General Information on Criminal / Traffic Matters

  1. Criminal Matters
  2. Traffic Matters

General information of criminal matters

Arraignment

The first step in the judicial process for criminal matters is an arraignment. At the arraignment, you will be notified of the charge(s) brought against you, the location at which they are alleged to have occurred, and the date and time at which the crimes are alleged to have occurred. You may enter a plea of guilty, not guilty or no contest at this time. You are not required to enter a plea at this time.

You may request appointment of an attorney to represent you. An attorney will only be appointed to assist you if you cannot afford one and if you can be jailed if you are convicted of the crime(s) charged. If an attorney is not appointed, you must hire your own attorney or represent yourself.

If an attorney is appointed, you may be required to repay some or all of the cost of the attorney at the conclusion of your case. If you believe you will qualify for a court appointed attorney and would like to ask the Court to appoint one to you, you must ask the Judge to determine if you qualify for the services of the public defender, this will be done at arraignment.

If you plead not guilty, your case will be set for a pretrial conference. If you plead guilty or no contest, you may be sentenced immediately or you can ask the court to delay sentencing for at least two days. If you plead guilty or no contest, you will be giving up important Constitutional rights.

Pretrial Conference
At a pretrial conference, you will have a chance to meet with the prosecution to see if you can reach a resolution of the case.

If you reach a resolution, that will be presented to the court. If you do not reach a resolution, the case will be set for a bench or jury trial.

Trial Procedures
In a bench trial, the Court will hear the evidence presented by both sides, then decide whether you are guilty or not guilty. In a jury trial, a panel of four jurors will hear the case, then they will decide if you are guilty or not guilty. You only have a right to a jury trial if you can be jailed if found guilty. Usually, traffic offenses are not eligible to be heard by juries. Non-lawyers who desire a jury trial are encouraged to 1) get an attorney or 2) study the applicable rules, laws and codes governing jury trials. You can jeopardize your rights or liberty if you do not follow the rules.

Since the prosecution has the burden of proof to prove their case beyond a reasonable doubt, they have the first opportunity to speak to the court. This is called an opening statement. After the prosecution has made its opening statement, the defense has the option to make their opening statement or wait until the beginning of their turn to present evidence & witnesses.

The opening statement is an opportunity to briefly describe the types of evidence and what you hope the evidence will mean to the Court or the jury. Neither side is required to make an opening statement.

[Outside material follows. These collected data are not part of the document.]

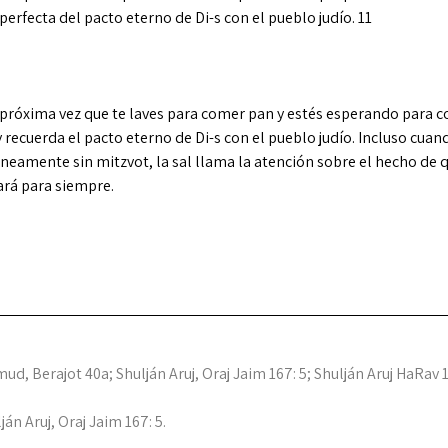
erfecta del pacto eterno de Di-s con el pueblo judío. 11
a próxima vez que te laves para comer pan y estés esperando para c
y recuerda el pacto eterno de Di-s con el pueblo judío. Incluso cuan
amente sin mitzvot, la sal llama la atención sobre el hecho de qu
ará para siempre.
ud, Berajot 40a; Shulján Aruj, Oraj Jaim 167: 5; Shulján Aruj HaRav 1
ján Aruj, Oraj Jaim 167: 5.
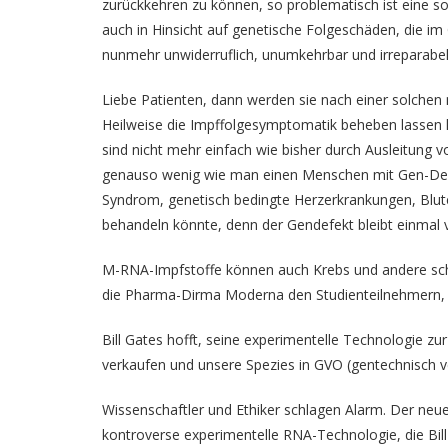
zurückkehren zu können, so problematisch ist eine so
auch in Hinsicht auf genetische Folgeschäden, die i
nunmehr unwiderruflich, unumkehrbar und irreparabel
Liebe Patienten, dann werden sie nach einer solchen
Heilweise die Impffolgesymptomatik beheben lassen 
sind nicht mehr einfach wie bisher durch Ausleitung 
genauso wenig wie man einen Menschen mit Gen-Defek
Syndrom, genetisch bedingte Herzerkrankungen, Blute
behandeln könnte, denn der Gendefekt bleibt einmal
M-RNA-Impfstoffe können auch Krebs und andere sc
die Pharma-Dirma Moderna den Studienteilnehmern,
Bill Gates hofft, seine experimentelle Technologie z
verkaufen und unsere Spezies in GVO (gentechnisch
Wissenschaftler und Ethiker schlagen Alarm. Der ne
kontroverse experimentelle RNA-Technologie, die Bill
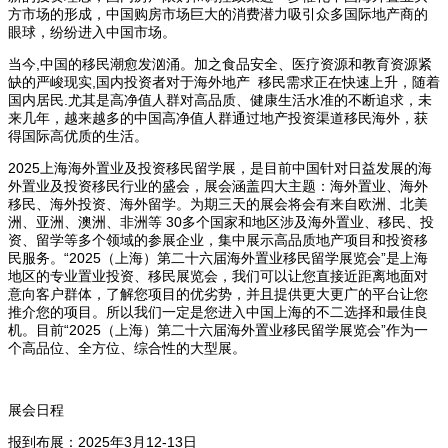
方市场的形成，中国购房市场巨大的消费潜力吸引众多国际地产商的
眼球，纷纷进入中国市场。
当今,中国的移民潮愈发汹涌。加之食品安全、医疗资源和教育资源紧
缺的严峻现实,国内投资者对于海外地产 移民需求正在快速上升，随着
国内居民.尤其是高净值人群对高品质、健康生活水准的不断追求，未
来几年，越来越多的中国高净值人群通过地产投资渠道移民海外，获
得国际高优质的生活。
2025上海海外置业及投资移民留学展，是目前中国针对日益发展的海
外置业及投资移民行业的盛会，展会涵盖四大主题：海外置业、海外
移民、海外投资、海外留学。为期三天的展会将会有来自欧洲、北美
洲、亚洲、澳洲、非洲等 30多个国家和地区涉及海外置业、移民、投
资、留学等多个领域的参展企业，集中展示高品质地产项目和投资移
民服务。“2025（上海）第二十六届海外置业移民留学展览会”是上海
地区的专业置业投资、移民展览会，我们可以让您直接近距离地面对
意向客户群体，了解您项目的优劣势，并且提供更大更广的平台让您
推介您的项目。所以我们一定是您进入中国上海的不二选择和最佳良
机。目前“2025（上海）第二十六届海外置业移民留学展览会”作为一
个高品位、全方位、综合性的大型展。
展会日程
报到布展：2025年3月12-13日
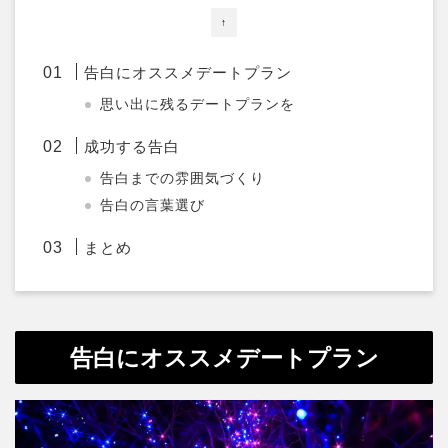
↑
告白にオススメデートプラン
思い出に残るデートプランを
成功する告白
告白までの雰囲気づくり
告白の言葉選び
まとめ
告白にオススメデートプラン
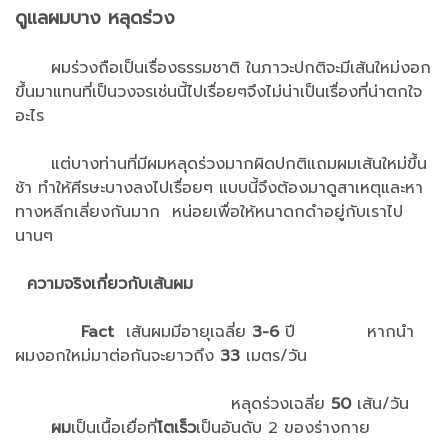
ดูแลผมบาง หลุดร่วง
ผมร่วงถือเป็นเรื่องธรรมชาติ ในภาวะปกติจะมีเส้นใหม่งอก
ขึ้นมาแทนที่เป็นวงจรเช่นนี้ไปเรื่อยๆจึงไม่น่าเป็นเรื่องที่น่าตกใจ
อะไร
แต่บางท่านที่มีผมหลุดร่วงมากผิดปกติแถมผมเส้นใหม่ขึ้น
ช้า ทำให้ศีรษะบางลงไปเรื่อยๆ แบบนี้จึงต้องมาดูสาเหตุและหา
ทางหลีกเลี่ยงกันมาก หน่อยเพื่อให้หนาดกดำอยู่กับเราไป
นานๆ
ความจริงเกี่ยวกับเส้นผม
Fact
เส้นผมมีอายุเฉลี่ย
3-6
ปี หากนำ
ผมงอกใหม่มาต่อกันจะยาวถึง
33
เมตร/วัน
หลุดร่วงเฉลี่ย
50
เส้น/วัน
ผม
เป็นเนื้อเยื่อที่
โตเร็ว
เป็นอันดับ 2 ของร่างกาย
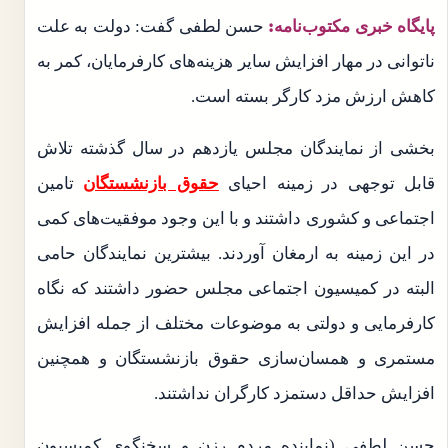
پایگاه خبری مکتوب‌نامه:
حسن لطفی گفت: دولت به علت
ناتوانی در مهار افزایش سایر هزینه‌های کارفرمایان، کمر به
کاهش ارزش مزد کارگر بسته است.
بخشی از نمایندگان مجلس یازدهم در سال گذشته تلاش
قابل توجهی در زمینه احیای
حقوق بازنشستگان
تامین
اجتماعی و کشوری داشتند و با این وجود موفقیت‌های کمی
در این زمینه به ارمغان آوردند. بیشترین نمایندگان حامی
البته در کمیسیون اجتماعی مجلس حضور داشتند که نگاه
کارفرمایی و دولتی به موضوعات مختلف از جمله افزایش
مستمری و همسان‌سازی حقوق بازنشستگان و همچنین
افزایش حداقل دستمزد کارگران نداشتند.
حسن لطفی (نماینده مردم رزن و سخنگوی کمیسیون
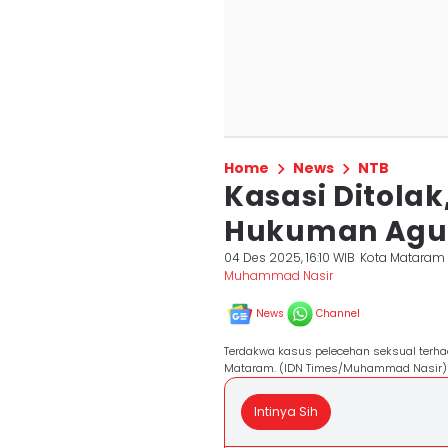
Home
News
NTB
Kasasi Ditolak
Hukuman Agus 
04 Des 2025, 16:10 WIB
Kota Mataram
Muhammad Nasir
News
Channel
Terdakwa kasus pelecehan seksual terha
Mataram. (IDN Times/Muhammad Nasir)
Intinya Sih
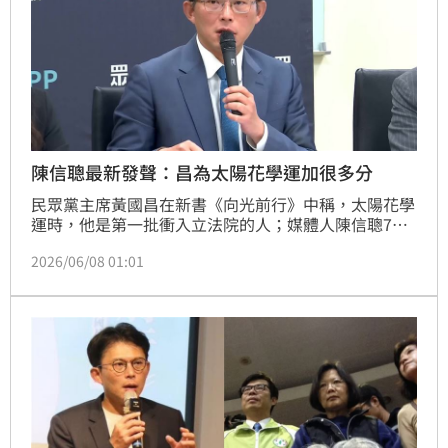
陳信聰最新發聲：昌為太陽花學運加很多分
民眾黨主席黃國昌在新書《向光前行》中稱，太陽花學
運時，他是第一批衝入立法院的人；媒體人陳信聰7日
表示，「黃國昌在2014年318當晚是在小弟的節目
2026/06/08 01:01
上」，被解讀成打臉。陳信聰今（8）日再發聲，他
說，黃確實是重要代表之一，也有效為這場運動擴大很
多能量、加了很多分，現在去爭執誰最衝、最有謀略，
不僅違背理性常識，更是無聊透頂。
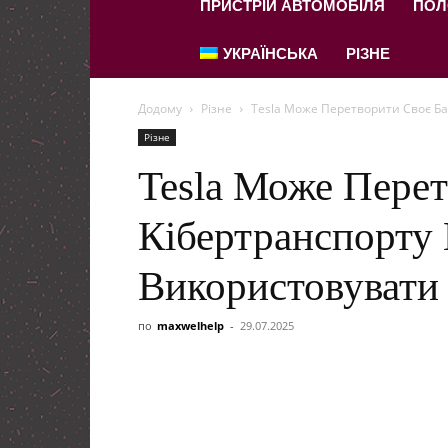
ПРИСТРІЙ АВТОМОБІЛЯ
ПОЛ
УКРАЇНСЬКА
РІЗНЕ
Додому
Різне
Tesla Може Перетворити Своє Ба
Різне
Tesla Може Пере
Кібертранспорту
Використовувати 
по
maxwelhelp
-
29.07.2025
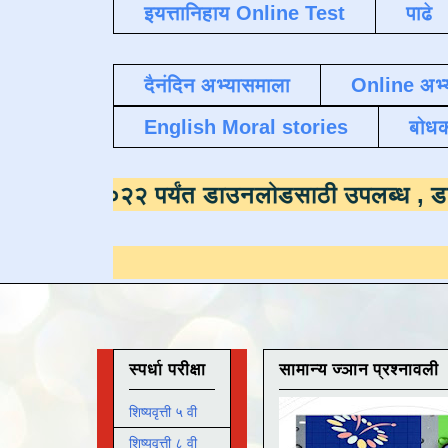
इयत्तानिहाय Online Test
पाढे
दैनंदिन अभ्यासमाला
Online अभ्
English Moral stories
बोध
समाला
दिनांक ऑक्टोबर २०२२ पर्यंत डाउनलोडसाठी
स्पर्धा परीक्षा
सामान्य ज्ञान प्रश्नावली
शिष्यवृत्ती ५ वी
शिष्यवृत्ती ८ वी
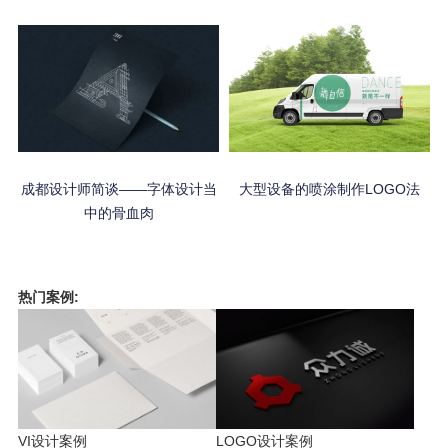
成都设计师简谈——字体设计当
大型设备的喷涂制作LOGO法
中的骨血肉
热门案例:
VI设计案例
LOGO设计案例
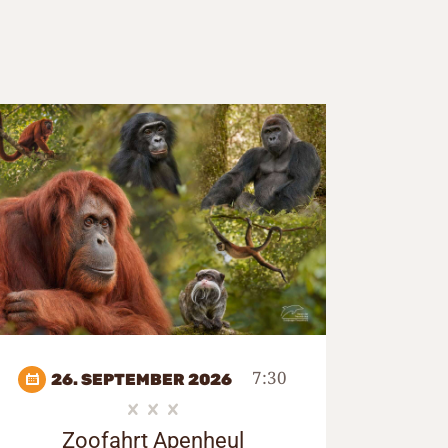
7:30
26. SEPTEMBER 2026
Zoofahrt Apenheul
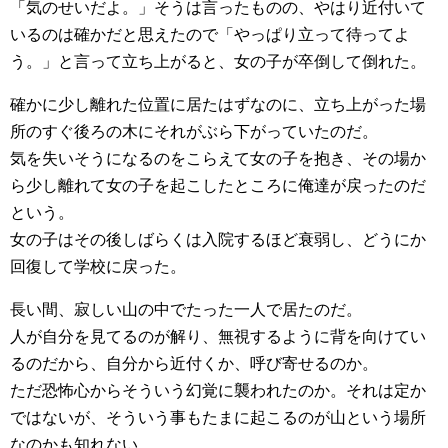
「気のせいだよ。」そうは言ったものの、やはり近付いて
いるのは確かだと思えたので「やっぱり立って待ってよ
う。」と言って立ち上がると、女の子が卒倒して倒れた。
確かに少し離れた位置に居たはずなのに、立ち上がった場
所のすぐ後ろの木にそれがぶら下がっていたのだ。
気を失いそうになるのをこらえて女の子を抱き、その場か
ら少し離れて女の子を起こしたところに俺達が戻ったのだ
という。
女の子はその後しばらくは入院するほど衰弱し、どうにか
回復して学校に戻った。
長い間、寂しい山の中でたった一人で居たのだ。
人が自分を見てるのが解り、無視するように背を向けてい
るのだから、自分から近付くか、呼び寄せるのか。
ただ恐怖心からそういう幻覚に襲われたのか。それは定か
ではないが、そういう事もたまに起こるのが山という場所
なのかも知れない。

After the opening statements, the prosecution presents its "case-in-chief." The prosecutor will offer evidence to prove that a crime was committed and that you committed the crime. After the prosecution is done, you will have the opportunity to present your side of the story. Either side may present testimony by witnesses or submit documents, subject to the Utah Rules of Evidence and the Utah Rules of Criminal Procedure.

After you finish presenting your side of the story, then both sides will have the opportunity to rebut the other side. This is done be presenting additional testimony or evidence. Again, the prosecutor goes first, then you will have a chance to speak. After each side is done, closing arguments are made.

During closing arguments, each side will have the opportunity to tell the Court why they are right. The prosecution gets to speak first, then you will get to argue your case, followed by a final argument by the prosecution. The case is then submitted to the Court or jury for a determination as to guilt. If you are found not guilty, then you are free to go and the proceedings will end.

If you are found guilty, then you can ask the court to delay your sentencing for at least two days but not longer than 45 days. In most cases, you may waive this right and hear your sentence immediately. The Court may order that you report for a pre-sentence evaluation. If the Court so orders, then you will be instructed to report to an agency. It is important that you follow the instructions given to you as your failure to comply with the Court's order may result in a warrant being issued for your arrest.